On Monday, November 26th, NASA will attempt to land the InSight spacecraft on Elysium Planitia, a vast plain just north of the Martian equator. If NASA is successful, InSight (short for Interior Exploration using Seismic Investigations, Geodesy, and Heat Transport) will be the first mission to investigate Mars' deep interior with thermal probes and seismometry, an approach scientists think will address questions about the red planet's formation and composition. But first, the spacecraft must land. From a report: Getting to Mars is hard, but NASA engineers consider entry, descent, and landing -- the seven-minute period in which mission planners are helpless to intervene, due to the tremendous distance between Mars and Earth -- the riskiest sequence in the entire mission. Here's how NASA plans to pull it off.

For InSight, the action will begin Monday, November 26th at around 11:47 am PT (2:47 pm ET). That's when the lander is slated to hit the top of Mars' atmosphere, at an altitude roughly 43 miles above the planet's surface. On contact, the spacecraft will be blazing along at a not-so-cool 5500 meters per second. That's 12,300 miles per hour. At those speeds, the primary concern for NASA's engineers is friction. Mars' atmosphere, which is roughly 100 times thinner than Earth's, plays a vitally important role in InSight's arrival: Bleeding the spacecraft of its kinetic energy.
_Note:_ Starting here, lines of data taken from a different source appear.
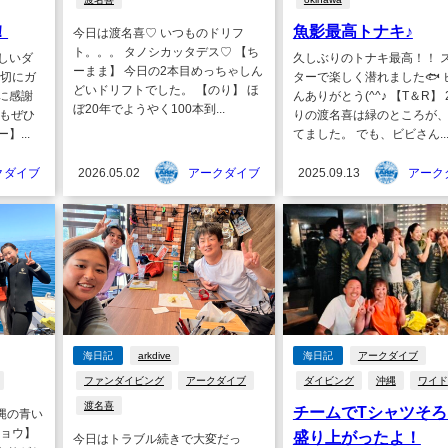
！
魚影最高トナキ♪
今日は渡名喜♡ いつものドリフ
ト。。。 タノシカッタデス♡ 【ち
しいダ
久しぶりのトナキ最高！！ 
ーまま】 今日の2本目めっちゃしん
親切にガ
ターで楽しく潜れました🐟 
どいドリフトでした。 【のり】 ほ
に感謝
んありがとう(^^♪ 【T＆R】
ぼ20年でようやく100本到...
年もぜひ
りの渡名喜は緑のところが
】...
てました。 でも、ビビさん..
クダイブ
2026.05.02
アークダイブ
2025.09.13
アーク
海日記
arkdive
海日記
アークダイブ
ファンダイビング
アークダイブ
ダイビング
沖縄
ワイド
渡名喜
チームでTシャツそろ
縄の青い
キョウ】
盛り上がったよ！
今日はトラブル続きで大変だっ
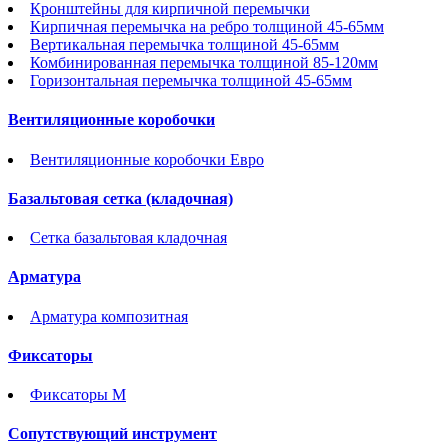
Кронштейны для кирпичной перемычки
Кирпичная перемычка на ребро толщиной 45-65мм
Вертикальная перемычка толщиной 45-65мм
Комбинированная перемычка толщиной 85-120мм
Горизонтальная перемычка толщиной 45-65мм
Вентиляционные коробочки
Вентиляционные коробочки Евро
Базальтовая сетка (кладочная)
Сетка базальтовая кладочная
Арматура
Арматура композитная
Фиксаторы
Фиксаторы М
Сопутствующий инструмент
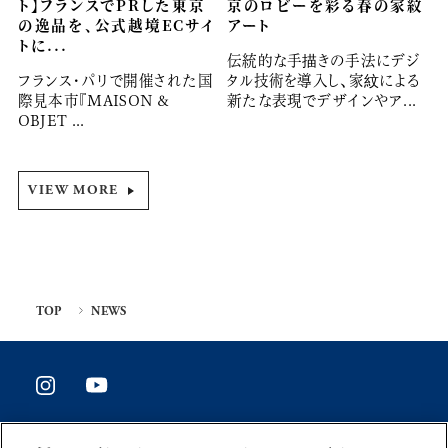
ト】フランスでPRした東京
京のロビーを彩る春の家紋
の逸品を、公式越境ECサイ
アート
トに...
伝統的な手描きの手法にデジ
フランス・パリで開催された国
タル技術を導入し、家紋による
際見本市『MAISON &
新たな表現でデザインやア...
OBJET ...
VIEW MORE
TOP
NEWS
SITE POLICY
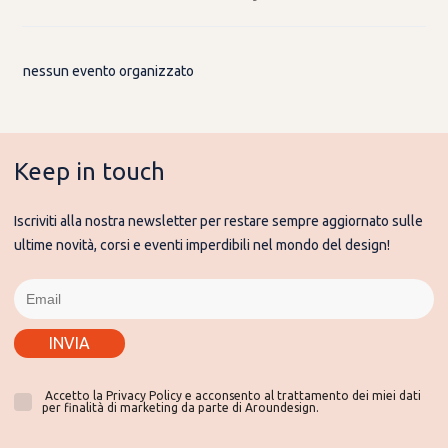
nessun evento organizzato
Keep in touch
Iscriviti alla nostra newsletter per restare sempre aggiornato sulle
ultime novità, corsi e eventi imperdibili nel mondo del design!
INVIA
Accetto la Privacy Policy e acconsento al trattamento dei miei dati
per finalità di marketing da parte di Aroundesign.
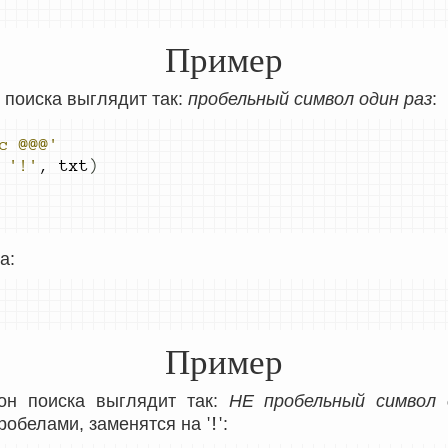
Пример
поиска выглядит так:
пробельный символ один раз
:
c @@@'
'!'
,
 txt
)
а:
Пример
он поиска выглядит так:
НЕ пробельный символ 
'!'
робелами, заменятся на
:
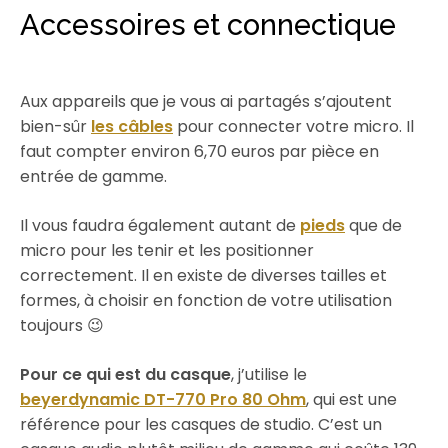
Accessoires et connectique
Aux appareils que je vous ai partagés s’ajoutent
bien-sûr
les câbles
pour connecter votre micro. Il
faut compter environ 6,70 euros par pièce en
entrée de gamme.
Il vous faudra également autant de
pieds
que de
micro pour les tenir et les positionner
correctement. Il en existe de diverses tailles et
formes, à choisir en fonction de votre utilisation
toujours 😉
Pour ce qui est du casque
, j’utilise le
beyerdynamic DT-770 Pro 80 Ohm
, qui est une
référence pour les casques de studio. C’est un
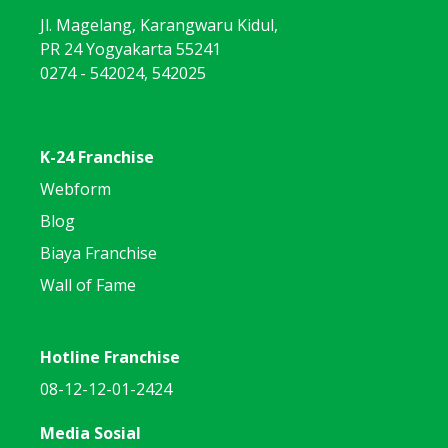
Jl. Magelang, Karangwaru Kidul,
PR 24 Yogyakarta 55241
0274 - 542024, 542025
K-24 Franchise
Webform
Blog
Biaya Franchise
Wall of Fame
Hotline Franchise
08-12-12-01-2424
Media Sosial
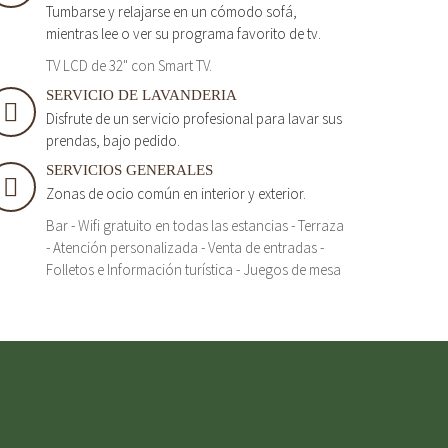
Tumbarse y relajarse en un cómodo sofá,
mientras lee o ver su programa favorito de tv.
TV LCD de 32" con Smart TV.
SERVICIO DE LAVANDERIA
Disfrute de un servicio profesional para lavar sus
prendas, bajo pedido.
SERVICIOS GENERALES
Zonas de ocio común en interior y exterior.
Bar - Wifi gratuito en todas las estancias - Terraza
- Atención personalizada - Venta de entradas -
Folletos e Información turística - Juegos de mesa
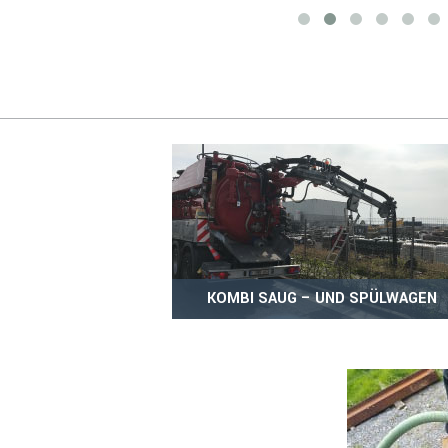
KOMBI SAUG – UND SPÜLWAGEN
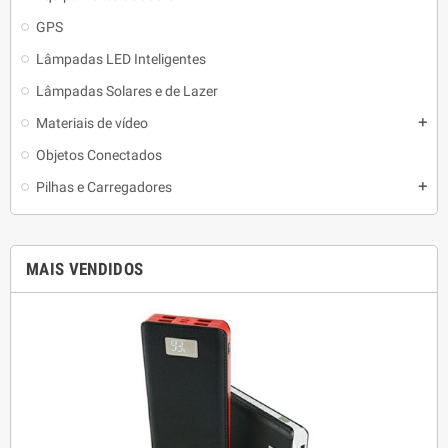
GPS
Lâmpadas LED Inteligentes
Lâmpadas Solares e de Lazer
Materiais de vídeo
add
Objetos Conectados
Pilhas e Carregadores
add
MAIS VENDIDOS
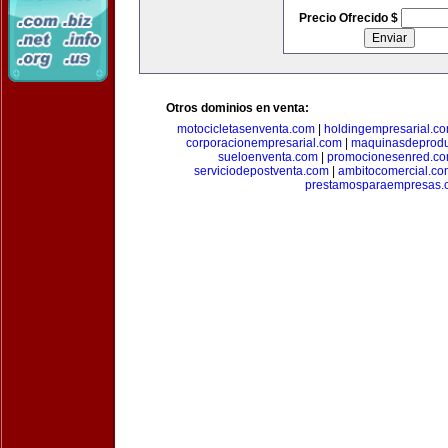
Precio Ofrecido $
Otros dominios en venta:
motocicletasenventa.com
|
holdingempresarial.c
corporacionempresarial.com
|
maquinasdeprodu
sueloenventa.com
|
promocionesenred.c
serviciodepostventa.com
|
ambitocomercial.co
prestamosparaempresas.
Yet the atmosphere poses a significant threat, as well. The resistance it exerts on InSight's heat shield, a 419-pound enclosure composed primarily of crushed cork, will drive the temperature of the protective barrier to temperatures greater than 2,700 degrees Fahrenheit -- hot enough to melt steel.

1 of 70 comments (clear)

  1. Re:Mars? by Geoffrey.landis · · Score: 5, Insightful

    Wow, didn't we already landed there like 20 years ago first time?

    Viking, 1976: 42 years ago.

    Should be easy with current tech?

    Easier, perhaps. But not easy.

    NASA's been successful with Mars landings since the loss of Polar lander, and that was 20 years ago. But Mars landings are not easy. For the entire planet Earth, the success rate for missions to orbit or land on Mars is 50% successful, 50% not; with the most recent failure the ESA Schiaparelli EDM lander. So, don't take Mars landings for granted.

    Or it was all massive BS and a lot of Photoshop?

    You know, that isn't really funny, because millions of people actually believe that shit. There really doesn't seem to be any possible satire conspiracy theory so extreme that people don't believe it.